Schriftzug der Scorpions (oben links), Friedensbotschaft mit dem Stück "Send me an Angel" (oben rechts), Gitarre mit Düsenantrieb bei dem Stück "Blackout" (unten links), Verabschiedung der fünf Musiker (unten rechts)
Wie bei diesem Scorpions-Konzert gibt es Momente, da würde man am liebsten die Zeit anhalten. Augenblicke sollten bis in alle Ewigkeit andauern, das begrenzte Zeitkontingent sollte nie enden. Nach dem Stück „Big City Nights“ war es dann soweit, dass die fünf Musiker hinter der Bühne verschwanden. Einer reichen Auswahl ihrer besten Stücke hatte das Publikum zugehört, wobei es den Scorpions sicherlich unmöglich war, aus all ihren super-tollen Stücken die aller-aller-besten für solch ein Konzert auszuwählen.

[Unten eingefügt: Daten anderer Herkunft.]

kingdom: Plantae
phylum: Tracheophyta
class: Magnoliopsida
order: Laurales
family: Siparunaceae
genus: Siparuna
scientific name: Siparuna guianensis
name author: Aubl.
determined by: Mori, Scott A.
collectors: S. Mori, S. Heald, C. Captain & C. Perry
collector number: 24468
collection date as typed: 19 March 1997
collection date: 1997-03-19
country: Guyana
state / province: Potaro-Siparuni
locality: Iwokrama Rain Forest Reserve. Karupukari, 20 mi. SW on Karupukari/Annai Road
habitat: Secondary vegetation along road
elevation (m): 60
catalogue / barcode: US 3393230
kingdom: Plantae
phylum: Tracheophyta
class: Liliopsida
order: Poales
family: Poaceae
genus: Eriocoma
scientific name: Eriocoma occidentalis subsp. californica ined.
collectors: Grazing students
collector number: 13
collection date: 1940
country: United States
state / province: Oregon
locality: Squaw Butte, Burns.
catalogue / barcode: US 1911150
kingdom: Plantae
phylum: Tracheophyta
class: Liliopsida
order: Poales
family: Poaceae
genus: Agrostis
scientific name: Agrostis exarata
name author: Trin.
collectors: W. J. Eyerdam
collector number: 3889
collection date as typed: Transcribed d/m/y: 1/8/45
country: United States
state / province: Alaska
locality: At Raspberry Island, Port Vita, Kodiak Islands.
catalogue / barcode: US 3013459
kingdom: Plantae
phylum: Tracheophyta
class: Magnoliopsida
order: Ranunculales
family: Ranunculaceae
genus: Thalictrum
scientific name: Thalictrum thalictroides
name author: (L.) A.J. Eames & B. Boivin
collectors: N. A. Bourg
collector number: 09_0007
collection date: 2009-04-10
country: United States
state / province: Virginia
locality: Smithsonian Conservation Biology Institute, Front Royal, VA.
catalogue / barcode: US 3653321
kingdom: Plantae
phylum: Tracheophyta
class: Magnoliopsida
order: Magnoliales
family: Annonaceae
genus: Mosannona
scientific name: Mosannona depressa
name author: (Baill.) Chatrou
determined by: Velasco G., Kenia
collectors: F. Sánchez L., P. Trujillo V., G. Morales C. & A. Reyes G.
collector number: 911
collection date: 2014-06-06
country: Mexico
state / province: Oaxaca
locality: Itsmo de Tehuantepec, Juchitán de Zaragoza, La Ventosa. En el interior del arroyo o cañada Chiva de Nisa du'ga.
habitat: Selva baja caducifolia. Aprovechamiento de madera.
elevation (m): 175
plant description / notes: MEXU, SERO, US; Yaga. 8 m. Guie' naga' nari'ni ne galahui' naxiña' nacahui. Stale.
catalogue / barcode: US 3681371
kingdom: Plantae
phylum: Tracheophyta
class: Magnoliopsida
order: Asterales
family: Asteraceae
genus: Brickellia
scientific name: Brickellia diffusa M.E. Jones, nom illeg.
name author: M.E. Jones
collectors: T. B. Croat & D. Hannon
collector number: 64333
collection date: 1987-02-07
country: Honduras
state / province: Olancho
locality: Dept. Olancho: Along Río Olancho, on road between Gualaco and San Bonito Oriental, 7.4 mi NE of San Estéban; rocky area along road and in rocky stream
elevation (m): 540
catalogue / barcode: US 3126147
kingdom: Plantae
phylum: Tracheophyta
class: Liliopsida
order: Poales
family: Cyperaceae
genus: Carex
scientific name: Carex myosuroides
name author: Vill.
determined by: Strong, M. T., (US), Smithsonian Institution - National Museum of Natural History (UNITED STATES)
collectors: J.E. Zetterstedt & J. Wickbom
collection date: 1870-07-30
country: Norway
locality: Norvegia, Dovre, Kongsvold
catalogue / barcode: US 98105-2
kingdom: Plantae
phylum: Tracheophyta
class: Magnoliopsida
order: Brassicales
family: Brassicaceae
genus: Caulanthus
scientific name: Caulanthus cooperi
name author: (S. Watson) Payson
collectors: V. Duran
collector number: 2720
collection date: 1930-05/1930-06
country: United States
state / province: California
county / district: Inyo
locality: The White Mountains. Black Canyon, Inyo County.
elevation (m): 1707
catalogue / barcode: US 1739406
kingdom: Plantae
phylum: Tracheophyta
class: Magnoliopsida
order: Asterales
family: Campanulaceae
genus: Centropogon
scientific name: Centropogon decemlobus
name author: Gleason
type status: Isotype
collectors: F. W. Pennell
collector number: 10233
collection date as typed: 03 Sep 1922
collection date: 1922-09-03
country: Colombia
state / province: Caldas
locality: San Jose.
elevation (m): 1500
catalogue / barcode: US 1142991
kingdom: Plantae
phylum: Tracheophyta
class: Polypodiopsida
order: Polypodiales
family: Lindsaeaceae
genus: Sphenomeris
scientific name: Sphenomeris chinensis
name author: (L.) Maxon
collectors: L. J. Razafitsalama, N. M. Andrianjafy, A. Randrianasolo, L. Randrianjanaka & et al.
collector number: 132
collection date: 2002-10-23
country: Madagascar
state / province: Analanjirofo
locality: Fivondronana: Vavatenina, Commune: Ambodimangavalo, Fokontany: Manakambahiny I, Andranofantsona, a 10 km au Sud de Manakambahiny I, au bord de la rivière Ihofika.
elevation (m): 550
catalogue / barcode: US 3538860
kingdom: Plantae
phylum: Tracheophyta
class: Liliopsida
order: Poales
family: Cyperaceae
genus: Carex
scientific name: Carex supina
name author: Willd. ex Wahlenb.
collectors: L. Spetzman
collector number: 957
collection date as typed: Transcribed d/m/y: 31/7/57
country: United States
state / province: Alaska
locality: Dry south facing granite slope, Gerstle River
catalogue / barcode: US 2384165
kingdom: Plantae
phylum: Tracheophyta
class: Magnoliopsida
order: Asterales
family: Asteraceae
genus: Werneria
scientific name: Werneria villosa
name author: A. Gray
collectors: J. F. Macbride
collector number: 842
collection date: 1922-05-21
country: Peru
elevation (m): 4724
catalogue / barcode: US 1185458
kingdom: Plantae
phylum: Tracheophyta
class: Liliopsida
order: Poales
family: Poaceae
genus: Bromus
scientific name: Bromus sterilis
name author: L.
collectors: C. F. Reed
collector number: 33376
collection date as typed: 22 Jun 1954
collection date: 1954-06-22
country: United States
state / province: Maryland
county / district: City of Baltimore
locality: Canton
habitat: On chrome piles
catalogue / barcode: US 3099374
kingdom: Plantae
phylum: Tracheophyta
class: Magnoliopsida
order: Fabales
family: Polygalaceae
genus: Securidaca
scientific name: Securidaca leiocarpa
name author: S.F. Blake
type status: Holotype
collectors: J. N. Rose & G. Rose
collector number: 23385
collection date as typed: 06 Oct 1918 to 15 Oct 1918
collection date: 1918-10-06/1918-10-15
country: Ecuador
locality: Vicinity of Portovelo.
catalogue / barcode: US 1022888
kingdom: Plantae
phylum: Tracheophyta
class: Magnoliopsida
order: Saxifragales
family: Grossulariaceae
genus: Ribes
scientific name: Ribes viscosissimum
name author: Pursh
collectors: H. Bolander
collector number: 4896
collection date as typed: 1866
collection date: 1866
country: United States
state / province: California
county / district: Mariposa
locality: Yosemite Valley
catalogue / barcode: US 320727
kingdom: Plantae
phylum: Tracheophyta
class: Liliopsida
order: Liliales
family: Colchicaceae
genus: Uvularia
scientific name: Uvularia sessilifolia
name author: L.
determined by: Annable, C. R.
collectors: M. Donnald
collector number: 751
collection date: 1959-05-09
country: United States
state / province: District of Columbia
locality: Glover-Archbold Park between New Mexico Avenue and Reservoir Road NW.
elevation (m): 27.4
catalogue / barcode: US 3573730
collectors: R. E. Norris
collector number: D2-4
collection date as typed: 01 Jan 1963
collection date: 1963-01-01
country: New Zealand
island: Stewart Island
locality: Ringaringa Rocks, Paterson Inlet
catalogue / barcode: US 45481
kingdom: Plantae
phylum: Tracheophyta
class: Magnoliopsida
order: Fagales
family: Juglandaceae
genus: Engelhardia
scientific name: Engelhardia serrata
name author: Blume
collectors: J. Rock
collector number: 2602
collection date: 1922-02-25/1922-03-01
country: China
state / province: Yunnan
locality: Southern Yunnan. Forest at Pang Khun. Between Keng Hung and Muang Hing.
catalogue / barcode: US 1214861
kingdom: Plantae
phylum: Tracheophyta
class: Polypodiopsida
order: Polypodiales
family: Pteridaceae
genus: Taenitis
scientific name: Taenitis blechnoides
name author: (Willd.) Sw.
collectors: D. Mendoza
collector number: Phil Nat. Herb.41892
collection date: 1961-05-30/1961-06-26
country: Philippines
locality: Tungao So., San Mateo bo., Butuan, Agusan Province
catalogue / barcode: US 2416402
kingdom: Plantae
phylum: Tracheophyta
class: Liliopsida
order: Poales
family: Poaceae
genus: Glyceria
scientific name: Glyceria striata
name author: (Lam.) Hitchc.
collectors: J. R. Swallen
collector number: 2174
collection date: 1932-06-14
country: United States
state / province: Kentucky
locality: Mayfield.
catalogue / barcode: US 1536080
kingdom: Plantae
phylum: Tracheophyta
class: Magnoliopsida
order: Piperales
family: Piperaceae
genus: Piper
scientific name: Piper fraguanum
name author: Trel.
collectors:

Nachdem sie die Bühne wieder betraten, spielten sie die obligatorische Zugabe, von denen die eine seicht war und die andere rockig. Bei „Still loving you“ durfte das Publikum zum Schluss noch einmal kräftig mitsingen, bei dem allerletzten Stück „Rock you like a Hurricane“ ging in einem fulminanten Finale ordentlich die Post ab. Matthias Jabs jagte die Akkorde hintereinander, bis ein Schlußakkord den Schlußpunkt auf dieses gewaltige Rockkonzert setzte. Als die fünf Musiker auf die Bühne traten, sich in den Armen lagen und sich von der begeisterten Menge verabschiedeten, hatte dies beinahe etwas Wehleidiges. Das Konzert war ein für allemal vorbei, die rockigen Klänge hallten in den Ohren nach. All die Hymnen des Rock summte ich vor mich hin. Fast anderthalb Stunden Rockmusik von feinsten waren vorbei, und frühzeitig werde ich die Tourdaten durchstöbern, inwieweit es 2020 ein Wiedersehen geben wird.